-- Input data follows --
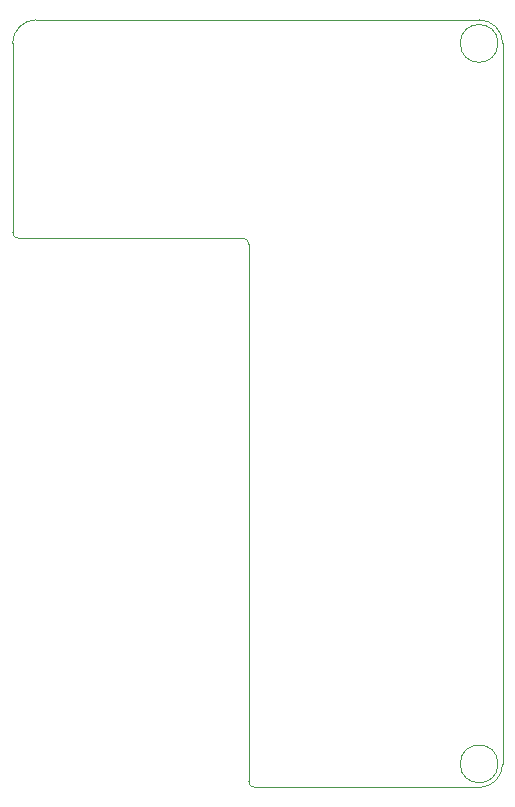
<source format=gbr>
%TF.GenerationSoftware,KiCad,Pcbnew,9.0.2*%
%TF.CreationDate,2025-06-02T02:46:58+09:00*%
%TF.ProjectId,catch25-servo,63617463-6832-4352-9d73-6572766f2e6b,rev?*%
%TF.SameCoordinates,Original*%
%TF.FileFunction,Profile,NP*%
%FSLAX46Y46*%
G04 Gerber Fmt 4.6, Leading zero omitted, Abs format (unit mm)*
G04 Created by KiCad (PCBNEW 9.0.2) date 2025-06-02 02:46:58*
%MOMM*%
%LPD*%
G01*
G04 APERTURE LIST*
%TA.AperFunction,Profile*%
%ADD10C,0.050000*%
%TD*%
G04 APERTURE END LIST*
D10*
X-400000Y2000000D02*
G75*
G02*
X-3600000Y2000000I-1600000J0D01*
G01*
X-3600000Y2000000D02*
G75*
G02*
X-400000Y2000000I1600000J0D01*
G01*
X-22000000Y46500000D02*
G75*
G02*
X-21500000Y46000000I0J-500000D01*
G01*
X-22000000Y46500000D02*
X-41000000Y46500000D01*
X0Y2000000D02*
G75*
G02*
X-2000000Y0I-2000000J0D01*
G01*
X-2000000Y65000000D02*
G75*
G02*
X0Y63000000I0J-2000000D01*
G01*
X0Y63000000D02*
X0Y2000000D01*
X-41500000Y47000000D02*
X-41500000Y63000000D01*
X-2000000Y0D02*
X-21000000Y0D01*
X-39500000Y65000000D02*
X-2000000Y65000000D01*
X-21500000Y500000D02*
X-21500000Y46000000D01*
X-21000000Y0D02*
G75*
G02*
X-21500000Y500000I0J500000D01*
G01*
X-400000Y63000000D02*
G75*
G02*
X-3600000Y63000000I-1600000J0D01*
G01*
X-3600000Y63000000D02*
G75*
G02*
X-400000Y63000000I1600000J0D01*
G01*
X-41500000Y63000000D02*
G75*
G02*
X-39500000Y65000000I2000000J0D01*
G01*
X-41000000Y46500000D02*
G75*
G02*
X-41500000Y47000000I0J500000D01*
G01*
M02*

</source>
-- Input data concluded --
> _Prompt_
For each line of the entries that holds the word "format", pull that line out.

> _Answer to the problem_
<source format=gbr>
G04 Gerber Fmt 4.6, Leading zero omitted, Abs format (unit mm)*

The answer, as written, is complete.